Start of Block
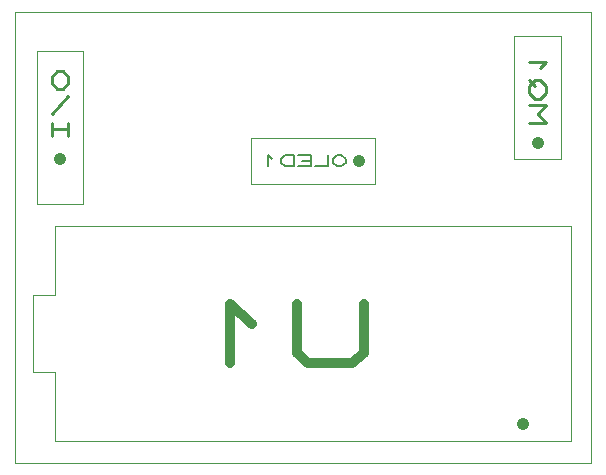
<source format=gbr>
G04 PROTEUS GERBER X2 FILE*
%TF.GenerationSoftware,Labcenter,Proteus,8.15-SP1-Build34318*%
%TF.CreationDate,2023-09-27T19:38:38+00:00*%
%TF.FileFunction,AssemblyDrawing,Top*%
%TF.FilePolarity,Positive*%
%TF.Part,Single*%
%TF.SameCoordinates,{be505f4d-15cc-4587-884f-e736d1e3a9c5}*%
%FSLAX45Y45*%
%MOMM*%
G01*
%TA.AperFunction,Material*%
%ADD16C,0.101600*%
%ADD17C,1.016000*%
%ADD18C,0.163360*%
%ADD19C,0.231130*%
%TA.AperFunction,Profile*%
%ADD13C,0.101600*%
%TA.AperFunction,Material*%
%ADD70C,0.050000*%
%ADD71C,0.836710*%
%TD.AperFunction*%
D16*
X-3379980Y+2537720D02*
X-2333820Y+2537720D01*
X-2333820Y+2928880D01*
X-3379980Y+2928880D01*
X-3379980Y+2537720D01*
D17*
X-2465900Y+2733300D02*
X-2465900Y+2733300D01*
D18*
X-2580765Y+2749637D02*
X-2617522Y+2782310D01*
X-2654280Y+2782310D01*
X-2691037Y+2749637D01*
X-2691037Y+2716963D01*
X-2654280Y+2684290D01*
X-2617522Y+2684290D01*
X-2580765Y+2716963D01*
X-2580765Y+2749637D01*
X-2727795Y+2782310D02*
X-2727795Y+2684290D01*
X-2838067Y+2684290D01*
X-2985097Y+2684290D02*
X-2874825Y+2684290D01*
X-2874825Y+2782310D01*
X-2985097Y+2782310D01*
X-2874825Y+2733300D02*
X-2948340Y+2733300D01*
X-3021855Y+2684290D02*
X-3021855Y+2782310D01*
X-3095370Y+2782310D01*
X-3132127Y+2749637D01*
X-3132127Y+2716963D01*
X-3095370Y+2684290D01*
X-3021855Y+2684290D01*
X-3205642Y+2749637D02*
X-3242400Y+2782310D01*
X-3242400Y+2684290D01*
D16*
X-1151320Y+2747080D02*
X-760160Y+2747080D01*
X-760160Y+3793240D01*
X-1151320Y+3793240D01*
X-1151320Y+2747080D01*
D17*
X-955740Y+2879160D02*
X-955740Y+2879160D01*
D19*
X-1025082Y+3049563D02*
X-886398Y+3049563D01*
X-955740Y+3127572D01*
X-886398Y+3205581D01*
X-1025082Y+3205581D01*
X-932626Y+3257588D02*
X-886398Y+3309594D01*
X-886398Y+3361600D01*
X-932626Y+3413606D01*
X-978854Y+3413606D01*
X-1025082Y+3361600D01*
X-1025082Y+3309594D01*
X-978854Y+3257588D01*
X-932626Y+3257588D01*
X-978854Y+3361600D02*
X-1025082Y+3413606D01*
X-932626Y+3517619D02*
X-886398Y+3569625D01*
X-1025082Y+3569625D01*
D16*
X-5195580Y+2367920D02*
X-4804420Y+2367920D01*
X-4804420Y+3664080D01*
X-5195580Y+3664080D01*
X-5195580Y+2367920D01*
D17*
X-5000000Y+2750000D02*
X-5000000Y+2750000D01*
D19*
X-4930658Y+2946406D02*
X-4930658Y+3050418D01*
X-4930658Y+2998412D02*
X-5069342Y+2998412D01*
X-5069342Y+2946406D02*
X-5069342Y+3050418D01*
X-4930658Y+3284446D02*
X-5069342Y+3128428D01*
X-4976886Y+3336453D02*
X-4930658Y+3388459D01*
X-4930658Y+3440465D01*
X-4976886Y+3492471D01*
X-5023114Y+3492471D01*
X-5069342Y+3440465D01*
X-5069342Y+3388459D01*
X-5023114Y+3336453D01*
X-4976886Y+3336453D01*
D13*
X-5380000Y+173000D02*
X-500000Y+173000D01*
X-500000Y+3990500D01*
X-5380000Y+3990500D01*
X-5380000Y+173000D01*
D70*
X-673500Y+356000D02*
X-673500Y+2184000D01*
X-5041500Y+2184000D01*
X-5041500Y+356000D02*
X-673500Y+356000D01*
X-5041500Y+356000D02*
X-5041500Y+948000D01*
X-5231500Y+948000D01*
X-5231500Y+1595000D01*
X-5041500Y+1595000D01*
X-5041500Y+2184000D01*
D17*
X-1079500Y+508000D02*
X-1079500Y+508000D01*
D71*
X-2429110Y+1521013D02*
X-2429110Y+1102657D01*
X-2523240Y+1018986D01*
X-2899760Y+1018986D01*
X-2993890Y+1102657D01*
X-2993890Y+1521013D01*
X-3370410Y+1353671D02*
X-3558670Y+1521013D01*
X-3558670Y+1018986D01*
M02*

</source>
End of Block
Scan the data for the word "AperFunction" and copy every line where it shows up.

Task answer:
%TA.AperFunction,Material*%
%TA.AperFunction,Profile*%
%TA.AperFunction,Material*%
%TD.AperFunction*%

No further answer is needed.